Der Tod und das dunkle Meer

Als die mächtige Saardam 1634 den Hafen von Batavia verlassen will, warnt ein Bettler ohne Zunge sie davor, abzulegen. Etwas Böses lauere an Bord, furchtbare Dinge werden geschehen. Der Generalgouverneur will unbedingt, dass dieses Schiff ablegt, hat er doch kostbare Fracht an Bord und einen Posten in dem mächtigsten Gremium der Zeit in Aussicht, sobald er in Amsterdam ankommt.

Und so nimmt das Schiff Kurs auf Amsterdam, wo es in acht Monaten ankommen soll. Doch schon bald nach Abfahrt fangen merkwürdige Dinge an: ein dämonisches Zeichen aus der Vergangenheit mehrerer Passagiere taucht auf dem Hauptsegel auf und unterschwellige Panik macht sich breit.

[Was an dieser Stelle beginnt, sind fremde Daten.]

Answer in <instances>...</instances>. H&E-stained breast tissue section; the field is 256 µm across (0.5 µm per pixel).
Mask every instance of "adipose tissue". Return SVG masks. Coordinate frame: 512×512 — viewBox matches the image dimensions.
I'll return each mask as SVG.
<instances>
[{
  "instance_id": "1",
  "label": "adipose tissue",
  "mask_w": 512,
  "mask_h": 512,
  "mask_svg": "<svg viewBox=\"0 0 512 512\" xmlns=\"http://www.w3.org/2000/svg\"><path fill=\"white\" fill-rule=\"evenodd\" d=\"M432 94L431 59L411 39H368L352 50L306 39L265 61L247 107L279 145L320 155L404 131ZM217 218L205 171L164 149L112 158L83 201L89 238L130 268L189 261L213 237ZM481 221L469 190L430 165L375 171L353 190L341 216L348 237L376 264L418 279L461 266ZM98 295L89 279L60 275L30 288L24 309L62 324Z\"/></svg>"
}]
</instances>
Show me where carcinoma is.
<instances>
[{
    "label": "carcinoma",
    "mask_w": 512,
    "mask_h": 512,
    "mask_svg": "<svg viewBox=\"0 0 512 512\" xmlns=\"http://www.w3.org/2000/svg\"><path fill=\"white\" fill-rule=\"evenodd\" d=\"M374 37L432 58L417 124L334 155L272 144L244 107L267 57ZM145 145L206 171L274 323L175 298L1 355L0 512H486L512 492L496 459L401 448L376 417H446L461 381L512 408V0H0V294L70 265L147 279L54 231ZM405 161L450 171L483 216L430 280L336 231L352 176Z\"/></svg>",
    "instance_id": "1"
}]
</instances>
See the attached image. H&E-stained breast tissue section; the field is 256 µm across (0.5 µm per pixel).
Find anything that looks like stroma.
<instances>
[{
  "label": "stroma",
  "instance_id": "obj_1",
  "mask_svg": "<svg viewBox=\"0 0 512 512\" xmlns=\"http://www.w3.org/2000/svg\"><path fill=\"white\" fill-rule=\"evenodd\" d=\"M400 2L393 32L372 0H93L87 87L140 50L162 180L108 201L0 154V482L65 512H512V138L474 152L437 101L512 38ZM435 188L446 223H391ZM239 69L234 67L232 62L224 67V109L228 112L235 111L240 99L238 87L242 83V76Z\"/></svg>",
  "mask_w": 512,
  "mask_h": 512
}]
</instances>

Denn der Dämon verspricht nachts flüsternd, wenn man ihm einen Gefallen tut, wird der größte Herzenswunsch wahr.

Das ist natürlich sehr verlockend für alle auf dem Schiff von der Geliebten des Generalgouverneurs, zu seiner Ehefrau, über seinen Neffen, den Kapitän oder den Handelsleiter – alle haben Wünsche, die sie sich aus eigener Kraft nicht erfüllen können und etwas – dämonische – Unterstützung brauchen.

Was dann auf dem Schiff passiert, ist gruselig, mysteriös, zum Teil liebevoll (zum Beispiel in Mutter-Kind Beziehungen), hat starken Sherlock Holmes Anteil (ein berühmter Detektiv ist im Bauch des Schiffes angekettet, weil er eines Verbrechens beschuldigt wird) und undurchsichtig. Bis 20 Seiten vor Schluß habe ich mich heftig mitgegruselt, auf das nächste Opfer Wetten abgeschlossen und gehofft, dass es nicht meinen Liebling erwischt.

Lesetipp für Liebhaber düsterer, maritimer Krimis, die auch Detektivgeschichten mögen.